Posted by: Pixy Misa at 07:44 PM | Comments (8) | Add Comment | Trackbacks (Suck)
Post contains 55 words, total size 1 kb.

Geek

INXSS

My current headache is cross-site scripting, or XSS.

Cross-site scripting is an unforseen product of the combination of browser programmability and communally-updated websites. Javascript and XMLHttpRequest let your browser do all sorts of nifty things; community web sites let people build really nifty things; together they let bad people steal your ID.

Anyone can create a web page that will read your cookies, but browsers aren't stupid, and they will only cough up the cookies for that web site. Which was not a problem in the past, because before anyone could do anything untowards they had to take control of the website by some other means.

But if you have a community site where people can insert unfiltered HTML, that lets other people steal your cookies for that site. Badness.

The approaches to this problem seem to be threefold:

1. The listen-to-nanny approach, as typified by CERT: Tell people to turn off Javascript, and not to browse unknown web sites, especially after dark.

2. The patch-it-and-hope approach: Scrub the HTML for any untowards Javascript.

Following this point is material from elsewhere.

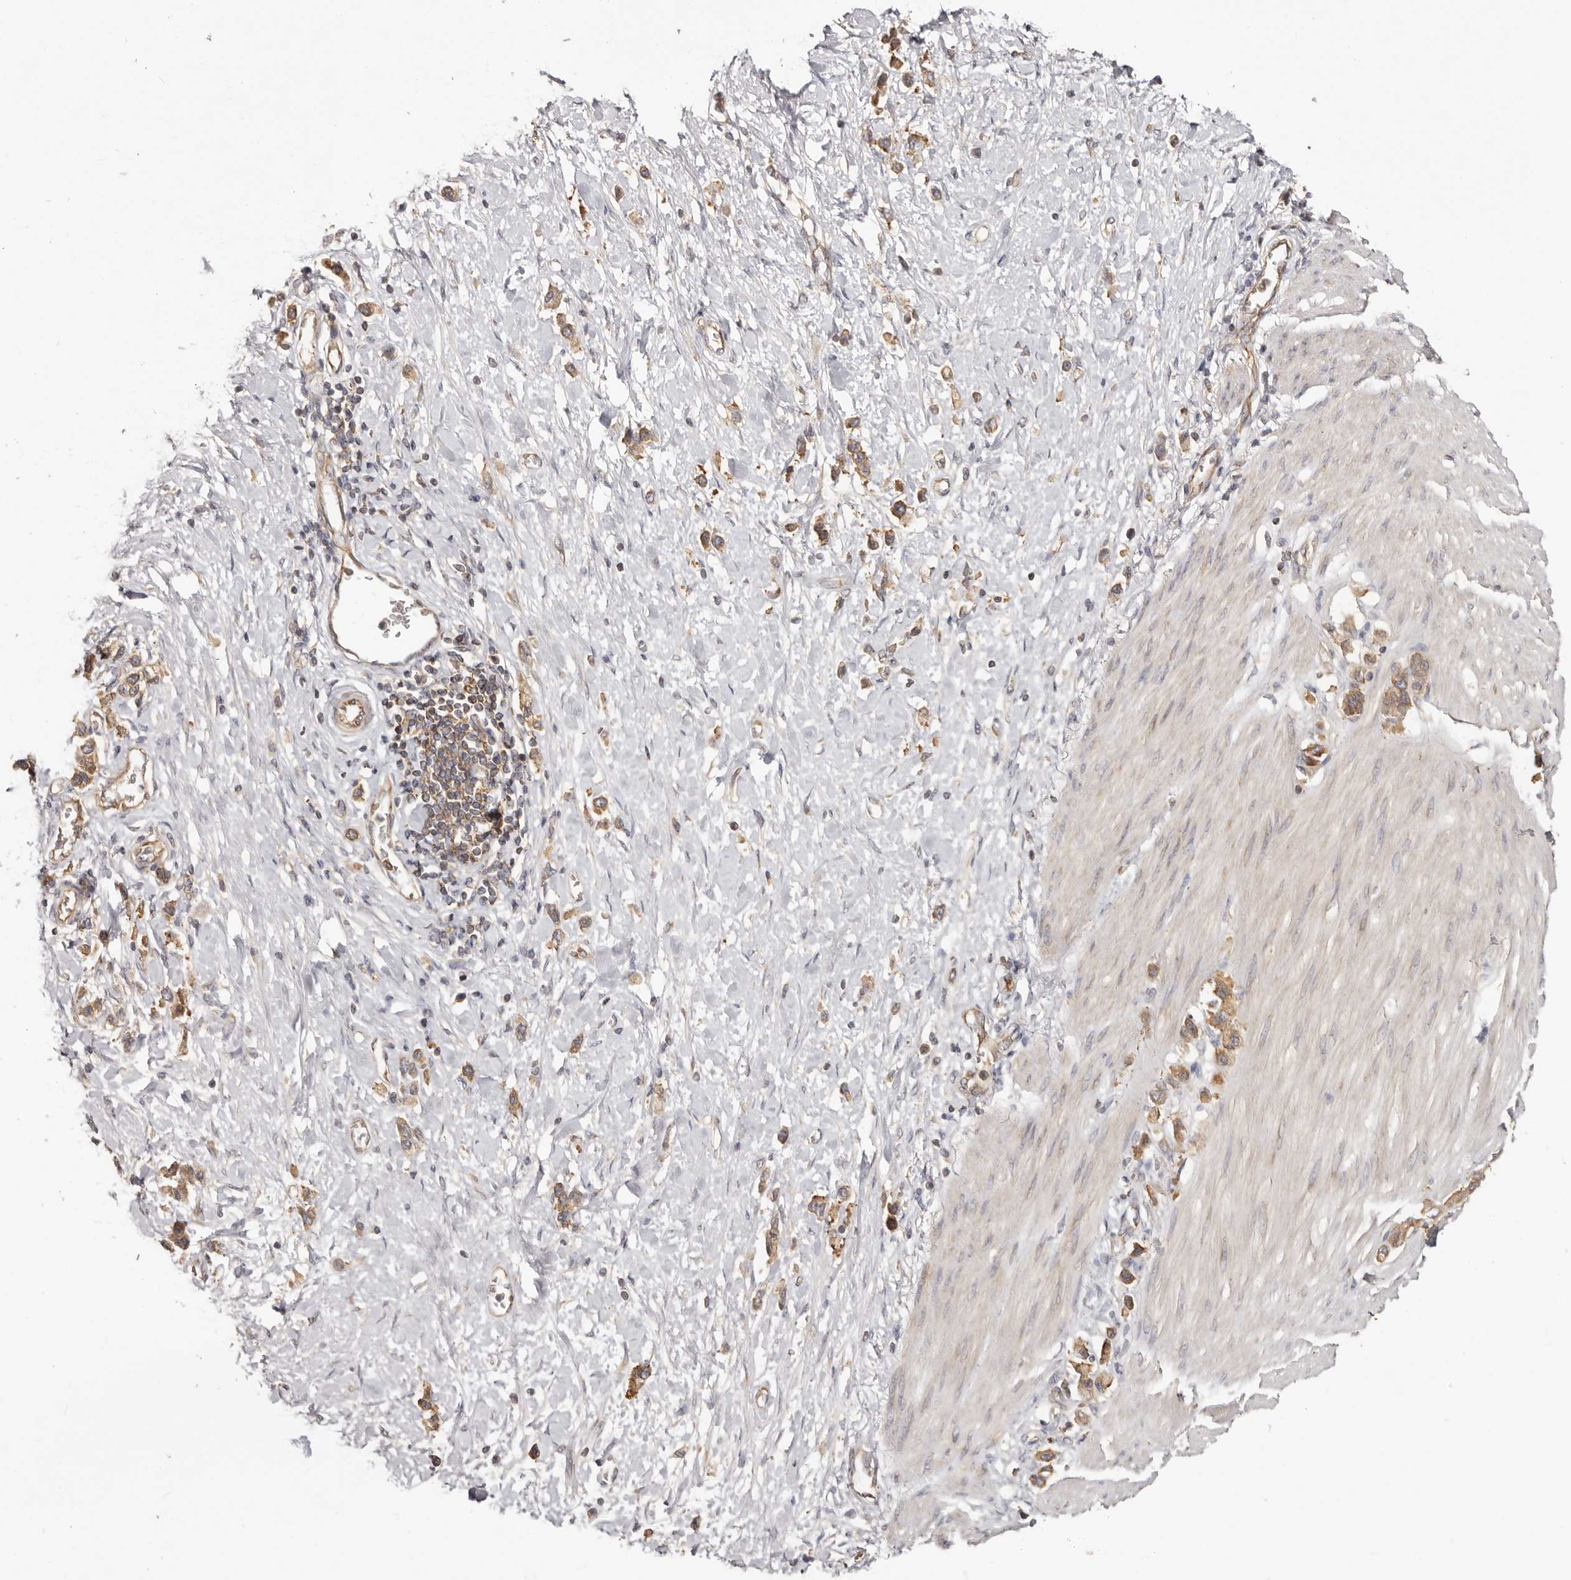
{"staining": {"intensity": "moderate", "quantity": ">75%", "location": "cytoplasmic/membranous"}, "tissue": "stomach cancer", "cell_type": "Tumor cells", "image_type": "cancer", "snomed": [{"axis": "morphology", "description": "Adenocarcinoma, NOS"}, {"axis": "topography", "description": "Stomach"}], "caption": "Adenocarcinoma (stomach) tissue exhibits moderate cytoplasmic/membranous positivity in about >75% of tumor cells, visualized by immunohistochemistry.", "gene": "EEF1E1", "patient": {"sex": "female", "age": 65}}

If your site can restrict what users put up on their pages, you may be able to eliminate Javascript altogether - though even then, you might get tripped up the way MySpace was.

3. The keep-the-doors-and-windows-locked approach: Don't use cookies that give users global access. I think Blogger may be doing this, and that's why you keep having to log in to comment.

You have to do some of 2 in any case. If you don't scrub comments of bad HTML, you will find your page layouts corrupted in very short order. 3 looks likely to be the most robust, but at the cost of user functionality.

Anyone know of any in-depth resources on this? Or are people keeping their solutions close to their chests?

Posted by: Pixy Misa at 07:09 AM | Comments (1) | Add Comment | Trackbacks (Suck)
Post contains 299 words, total size 2 kb.